• _PROBLEM_
From the data below, please reproduce exactly everything from the line that contains "left elbow: (542, 179)" down to the line that contains "right ankle: (709, 595)", with both ends included.

• _MATERIAL SHOWN_
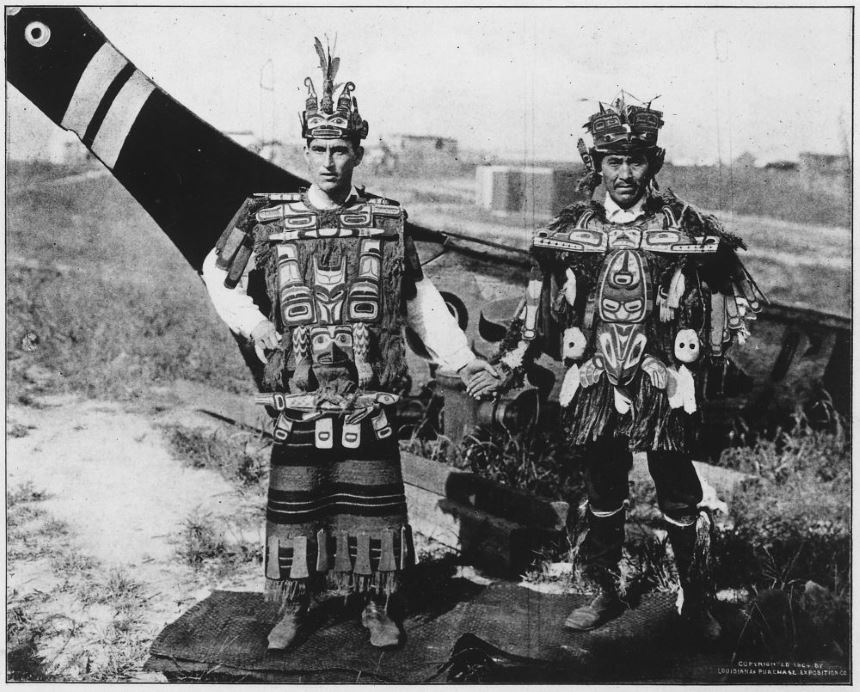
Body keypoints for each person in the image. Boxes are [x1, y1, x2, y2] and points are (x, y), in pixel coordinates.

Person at [201, 38, 496, 650]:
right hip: (301, 397)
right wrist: (256, 324)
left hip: (370, 396)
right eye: (318, 149)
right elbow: (217, 271)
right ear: (305, 151)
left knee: (371, 506)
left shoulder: (387, 222)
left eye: (340, 150)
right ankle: (295, 606)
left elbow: (418, 302)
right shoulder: (268, 218)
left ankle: (376, 606)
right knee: (299, 503)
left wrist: (463, 363)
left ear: (358, 153)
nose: (328, 161)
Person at [470, 93, 764, 639]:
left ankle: (695, 599)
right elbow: (535, 309)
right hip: (596, 379)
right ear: (596, 165)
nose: (624, 173)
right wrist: (508, 364)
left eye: (635, 161)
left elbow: (724, 297)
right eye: (613, 161)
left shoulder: (684, 227)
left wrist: (706, 363)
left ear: (653, 162)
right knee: (602, 489)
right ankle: (602, 591)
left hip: (662, 380)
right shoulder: (570, 229)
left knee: (677, 488)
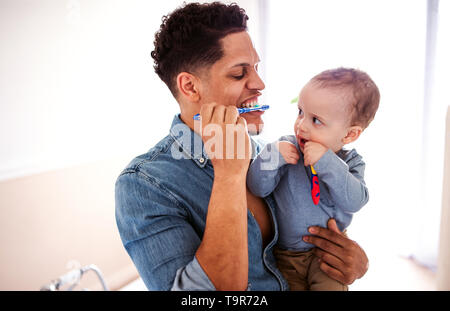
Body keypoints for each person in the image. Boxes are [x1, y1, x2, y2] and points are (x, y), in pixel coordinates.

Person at [115, 2, 369, 291]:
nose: (260, 83)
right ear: (190, 87)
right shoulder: (143, 185)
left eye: (257, 68)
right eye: (239, 73)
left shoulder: (271, 153)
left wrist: (353, 261)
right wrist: (229, 174)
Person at [246, 68, 380, 290]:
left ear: (349, 135)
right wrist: (272, 156)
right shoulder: (286, 148)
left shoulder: (351, 163)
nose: (302, 125)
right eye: (300, 112)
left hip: (329, 256)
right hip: (286, 257)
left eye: (316, 120)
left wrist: (326, 161)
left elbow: (355, 201)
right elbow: (257, 188)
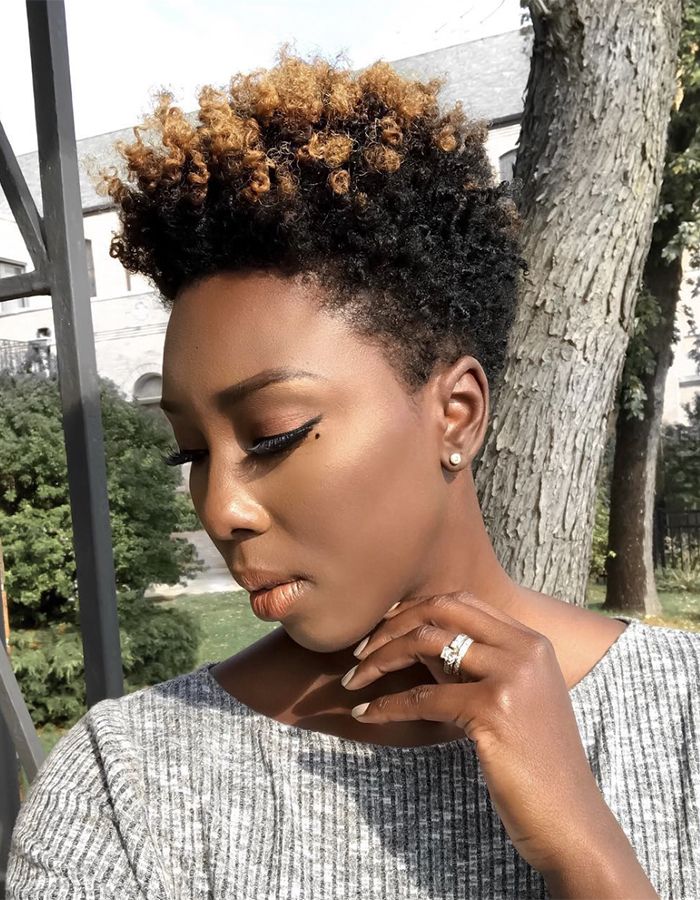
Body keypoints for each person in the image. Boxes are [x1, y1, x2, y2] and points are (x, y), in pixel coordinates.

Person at [7, 50, 699, 899]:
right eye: (191, 452)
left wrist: (586, 851)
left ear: (457, 413)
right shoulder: (128, 790)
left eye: (273, 435)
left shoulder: (684, 721)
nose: (219, 507)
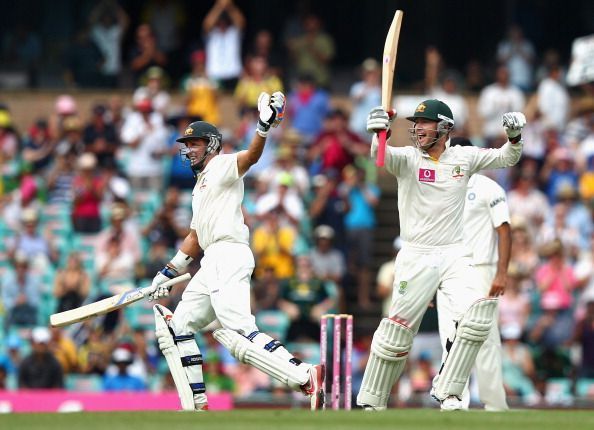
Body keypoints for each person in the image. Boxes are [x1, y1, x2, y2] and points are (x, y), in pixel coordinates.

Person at [148, 91, 324, 412]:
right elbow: (194, 237)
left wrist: (262, 127)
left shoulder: (223, 165)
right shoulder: (199, 186)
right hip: (210, 260)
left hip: (229, 255)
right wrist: (167, 273)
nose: (188, 150)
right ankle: (196, 404)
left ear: (212, 145)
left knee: (240, 332)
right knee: (181, 325)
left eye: (195, 144)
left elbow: (251, 157)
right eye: (186, 145)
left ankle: (304, 374)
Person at [357, 99, 526, 411]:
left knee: (474, 320)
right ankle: (372, 400)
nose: (418, 128)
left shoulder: (464, 157)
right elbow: (380, 158)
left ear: (445, 128)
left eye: (426, 122)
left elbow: (507, 157)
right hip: (415, 255)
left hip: (455, 253)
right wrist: (380, 133)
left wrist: (515, 136)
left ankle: (449, 392)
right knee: (397, 331)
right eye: (415, 123)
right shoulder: (408, 159)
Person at [435, 137, 510, 411]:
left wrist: (501, 272)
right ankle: (454, 400)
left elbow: (504, 229)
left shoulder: (489, 188)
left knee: (486, 338)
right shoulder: (442, 189)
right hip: (448, 269)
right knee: (450, 337)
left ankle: (495, 405)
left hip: (481, 270)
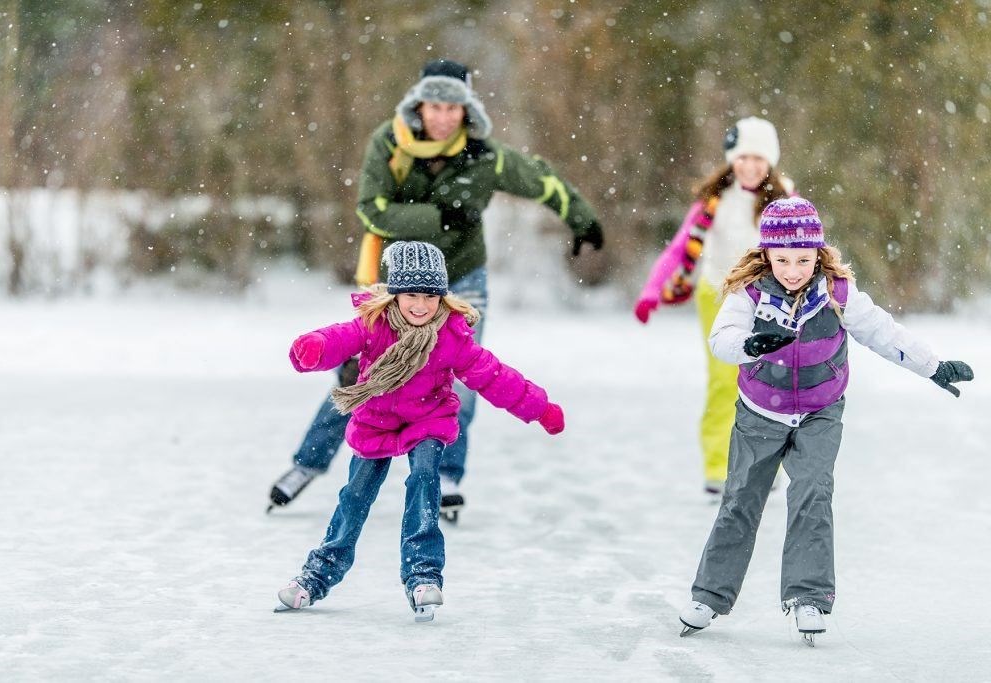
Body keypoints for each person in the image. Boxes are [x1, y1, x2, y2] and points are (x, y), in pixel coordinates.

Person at [268, 58, 603, 519]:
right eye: (435, 106)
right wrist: (439, 218)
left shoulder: (486, 156)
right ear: (419, 105)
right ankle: (307, 464)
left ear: (466, 110)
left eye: (453, 107)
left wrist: (582, 219)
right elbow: (372, 209)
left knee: (463, 377)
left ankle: (447, 474)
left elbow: (542, 179)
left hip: (462, 278)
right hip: (396, 282)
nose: (443, 116)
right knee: (362, 375)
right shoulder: (389, 143)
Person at [677, 197, 974, 644]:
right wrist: (752, 345)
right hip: (759, 413)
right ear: (766, 256)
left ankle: (808, 597)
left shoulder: (837, 293)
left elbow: (883, 332)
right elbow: (722, 339)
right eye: (782, 260)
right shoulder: (751, 292)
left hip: (820, 412)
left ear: (818, 252)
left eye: (802, 259)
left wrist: (933, 366)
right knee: (740, 500)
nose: (792, 269)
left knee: (813, 495)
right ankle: (709, 595)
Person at [276, 241, 565, 621]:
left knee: (426, 480)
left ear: (442, 296)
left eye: (430, 295)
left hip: (427, 419)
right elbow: (339, 338)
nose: (420, 305)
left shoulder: (451, 335)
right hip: (376, 420)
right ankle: (318, 574)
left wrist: (539, 408)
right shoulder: (374, 325)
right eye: (411, 294)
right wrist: (312, 347)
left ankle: (423, 574)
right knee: (354, 497)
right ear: (394, 295)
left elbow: (493, 376)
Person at [633, 117, 790, 497]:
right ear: (732, 160)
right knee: (725, 381)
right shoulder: (714, 202)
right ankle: (718, 466)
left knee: (772, 382)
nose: (749, 166)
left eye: (758, 159)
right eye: (742, 158)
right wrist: (652, 291)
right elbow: (679, 248)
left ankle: (767, 465)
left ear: (769, 162)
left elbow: (805, 253)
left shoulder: (784, 202)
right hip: (717, 297)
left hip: (769, 298)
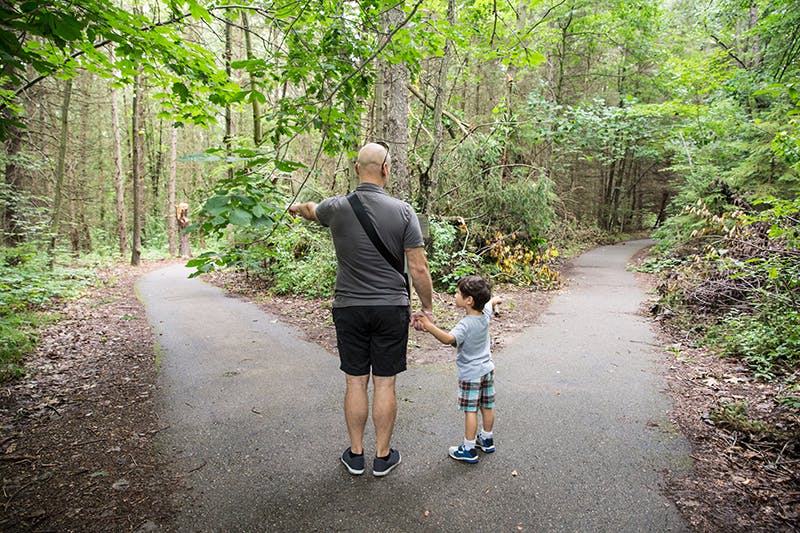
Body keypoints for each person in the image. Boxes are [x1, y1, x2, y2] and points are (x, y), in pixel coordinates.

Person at [289, 142, 434, 477]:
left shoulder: (336, 207)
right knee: (384, 384)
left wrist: (296, 207)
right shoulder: (403, 211)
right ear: (386, 169)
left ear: (356, 170)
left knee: (355, 383)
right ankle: (383, 457)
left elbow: (312, 209)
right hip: (390, 308)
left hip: (349, 308)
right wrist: (425, 307)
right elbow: (419, 269)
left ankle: (356, 455)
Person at [416, 275, 500, 464]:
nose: (455, 295)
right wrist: (496, 300)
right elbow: (492, 301)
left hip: (471, 374)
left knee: (470, 410)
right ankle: (487, 439)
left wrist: (429, 326)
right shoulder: (485, 313)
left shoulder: (465, 324)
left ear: (469, 300)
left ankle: (469, 449)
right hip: (487, 369)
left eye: (458, 293)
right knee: (487, 405)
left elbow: (448, 339)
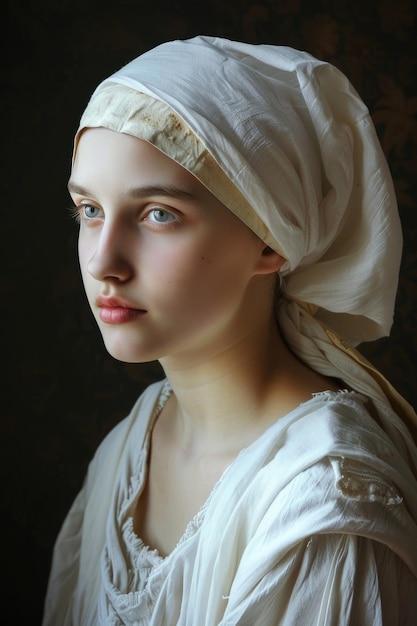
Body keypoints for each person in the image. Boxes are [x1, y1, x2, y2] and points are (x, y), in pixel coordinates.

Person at [42, 35, 417, 625]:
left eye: (158, 214)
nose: (102, 262)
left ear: (271, 236)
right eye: (89, 210)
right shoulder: (130, 446)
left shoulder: (326, 500)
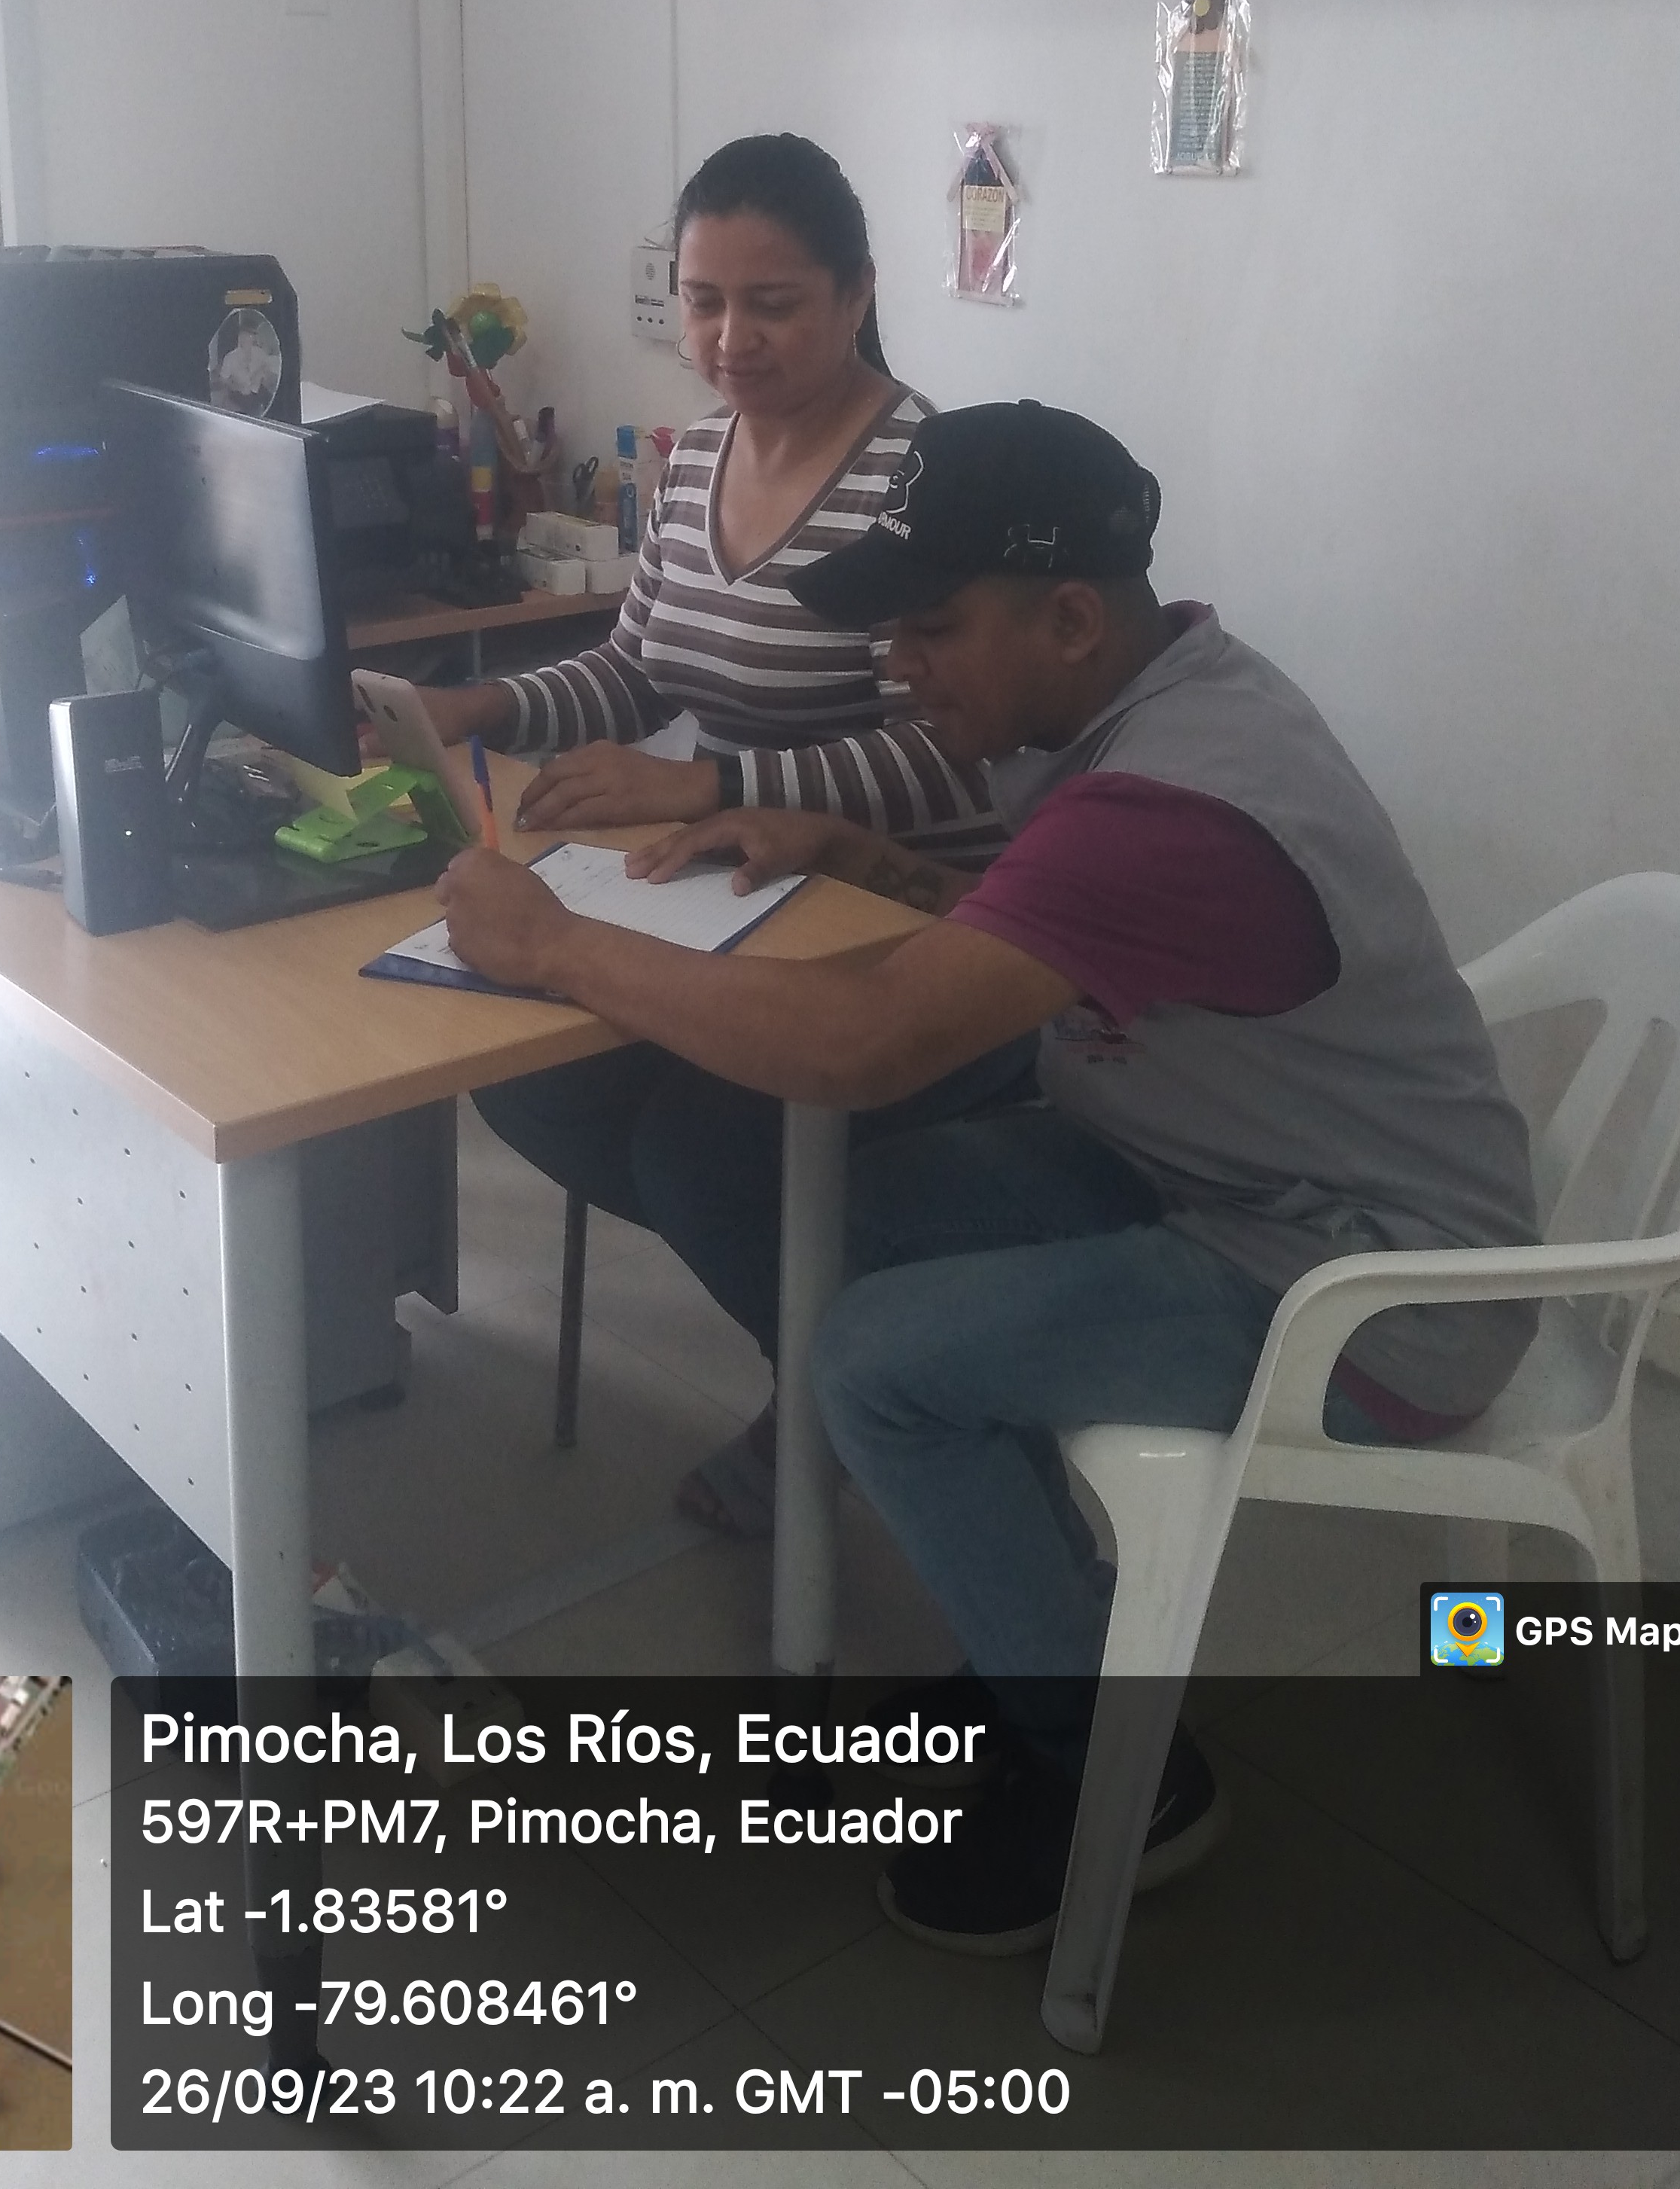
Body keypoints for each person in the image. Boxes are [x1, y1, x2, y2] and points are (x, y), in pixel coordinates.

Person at [437, 401, 1538, 1953]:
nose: (902, 666)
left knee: (873, 1359)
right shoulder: (1162, 698)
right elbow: (1034, 922)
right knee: (841, 1219)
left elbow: (866, 1045)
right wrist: (850, 850)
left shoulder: (1167, 802)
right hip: (1208, 1173)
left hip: (1367, 1290)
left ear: (1071, 617)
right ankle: (1048, 1627)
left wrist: (554, 946)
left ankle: (1120, 1772)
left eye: (933, 629)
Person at [422, 133, 1014, 1532]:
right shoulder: (694, 462)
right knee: (526, 1075)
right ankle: (836, 1346)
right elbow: (638, 669)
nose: (730, 340)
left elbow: (957, 751)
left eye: (774, 304)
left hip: (910, 915)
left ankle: (850, 1395)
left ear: (857, 295)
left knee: (700, 1145)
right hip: (737, 897)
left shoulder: (926, 480)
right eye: (703, 302)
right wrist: (480, 705)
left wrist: (718, 784)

• _EXPECTED ANSWER_
left elbow: (542, 179)
left hip: (462, 278)
right hip: (396, 282)
nose: (443, 116)
right knee: (362, 375)
right shoulder: (389, 143)
Person at [677, 197, 974, 644]:
right wrist: (752, 345)
right hip: (759, 413)
right ear: (766, 256)
left ankle: (808, 597)
left shoulder: (837, 293)
left elbow: (883, 332)
right elbow: (722, 339)
right eye: (782, 260)
right shoulder: (751, 292)
left hip: (820, 412)
left ear: (818, 252)
left eye: (802, 259)
left wrist: (933, 366)
right knee: (740, 500)
nose: (792, 269)
left knee: (813, 495)
right ankle: (709, 595)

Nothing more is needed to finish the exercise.